Sources have told Nikkei Asia that the Shanghai police have been talking with executives of Alibaba’s cloud division over the leakage of its vast trove of data.
Together with technicians from Alibaba’s offices in Shanghai and Hangzhou, they spoke with the Shanghai police on July 3.
In late June, a hacker shook the internet by offering to sell private information of about 1 billion Chinese citizens for 200,000 dollars, or 10 bitcoin. The hacker claimed the data was extracted from the Shanghai police.
The Wall Street Journal (WSJ) reported from analysts that Alibaba’s cloud platform has been hosting the database. The dashboard for managing the data was left unsecured on a public web address for more than a year. The technology was also deemed obsolete and negligent of basic security features.
Alibaba engineers have temporarily blocked all access to the compromised database after the heist was discovered and have started reviewing relevant code.
Sources told the WSJ that Alibaba Cloud had directed employees to check specifics like database configurations and architecture in contracts with significant clients.

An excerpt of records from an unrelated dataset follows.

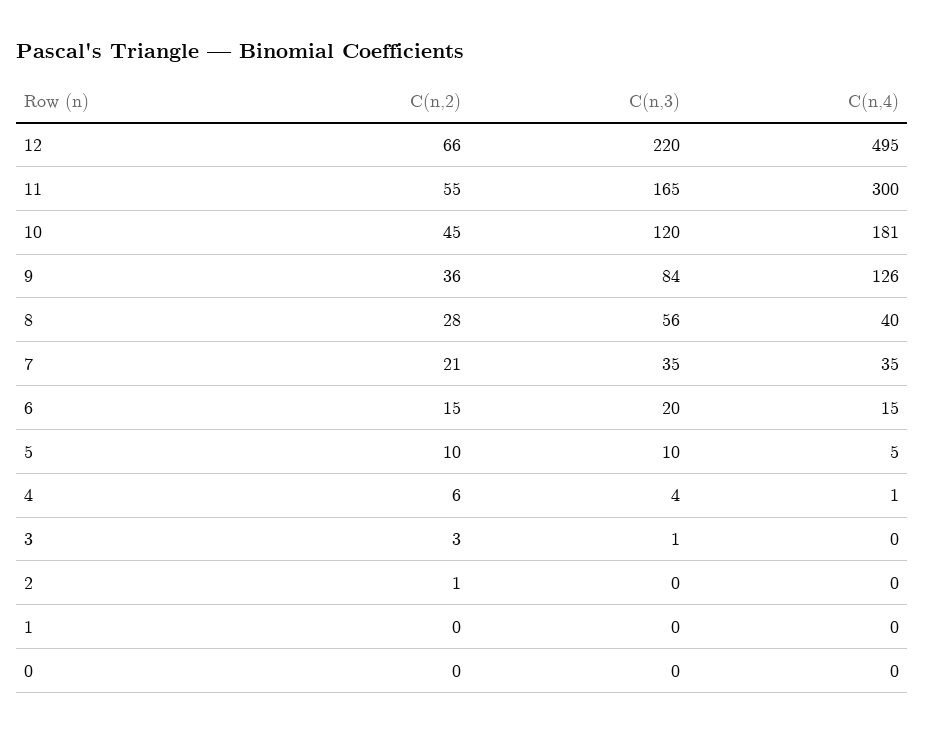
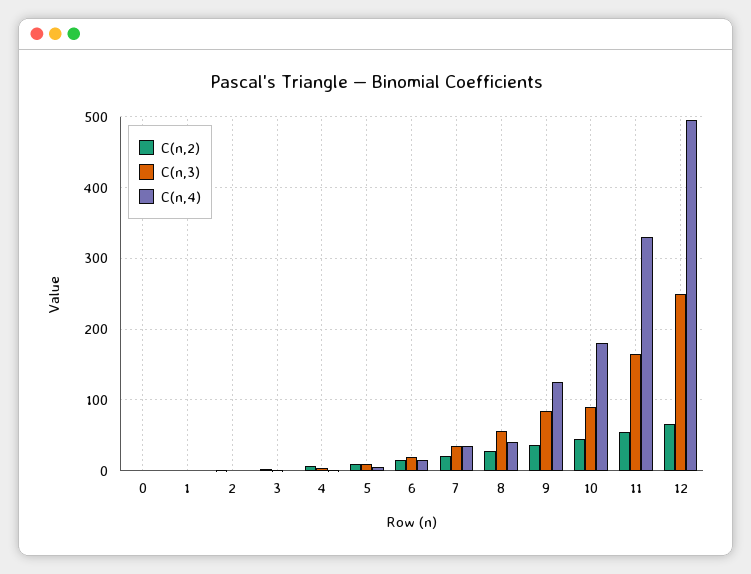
  {
    "C(n,2)": {
      "12": 66,
      "11": 55,
      "10": 45,
      "9": 36,
      "8": 28,
      "7": 21,
      "6": 15,
      "5": 10,
      "4": 6,
      "3": 3,
      "2": 1,
      "1": 0,
      "0": 0
    },
    "C(n,3)": {
-     "12": 220,
+     "12": 250,
      "11": 165,
-     "10": 120,
+     "10": 90,
      "9": 84,
      "8": 56,
      "7": 35,
      "6": 20,
      "5": 10,
      "4": 4,
      "3": 1,
      "2": 0,
      "1": 0,
      "0": 0
    },
    "C(n,4)": {
      "12": 495,
-     "11": 300,
+     "11": 330,
      "10": 181,
      "9": 126,
      "8": 40,
      "7": 35,
      "6": 15,
      "5": 5,
      "4": 1,
      "3": 0,
      "2": 0,
      "1": 0,
      "0": 0
    }
  }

They particularly are those with dedicated private cloud resources, like governmental and financial institutions.
The outlet noted that this was not the first time Alibaba failed the Chinese government over a cyber security blunder.
In December, the Chinese ministry in charge of technology issued a six-month hold on a cybersecurity collaboration with Alibaba’s cloud computing subsidiary. Beijing claimed the firm neglected to promptly notify it of a software problem.
However, an industry expert told Nikkei Asia that it remains uncertain if Alibaba, agency authorities, or other outsourced companies should be held accountable for the dramatic data breach. Other types of contracted organizations were also involved in administering the Shanghai police database.